[What is being asked]: Whenever the string "entry" turns up in a line of the data below, copy that line.

[Stored data entries]
★ ★ ★ ★ ★ ★ ★

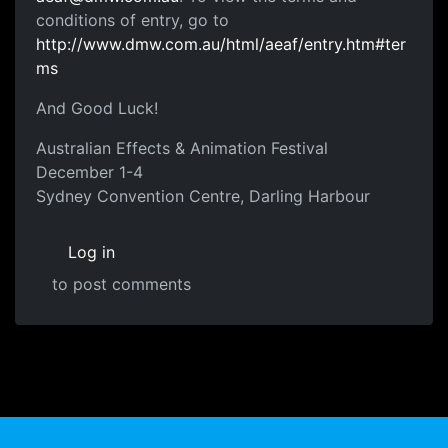
conditions of entry, go to
http://www.dmw.com.au/html/aeaf/entry.htm#ter
ms
And Good Luck!
Australian Effects & Animation Festival
December 1-4
Sydney Convention Centre, Darling Harbour
Log in
to post comments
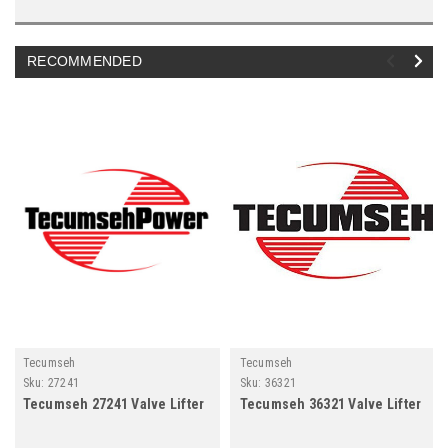
RECOMMENDED
Tecumseh
Tecumseh
Sku:
27241
Sku:
36321
Tecumseh 27241 Valve Lifter
Tecumseh 36321 Valve Lifter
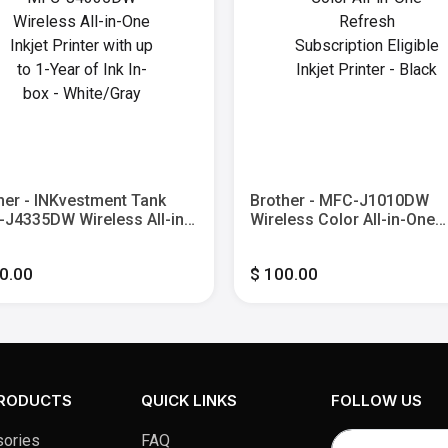
her - INKvestment Tank
Brother - MFC-J1010DW
J4335DW Wireless All-in-
Wireless Color All-in-One
nkjet Printer with up to 1-
Refresh Subscription Eligi
 of Ink In-box - White/Gray
Inkjet Printer - Black
0.00
$ 100.00
PRODUCTS
QUICK LINKS
FOLLOW US
ories
FAQ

★ ★ ★ ★ ★ ★ ★

[Problem solution]:
conditions of entry, go to
http://www.dmw.com.au/html/aeaf/entry.htm#ter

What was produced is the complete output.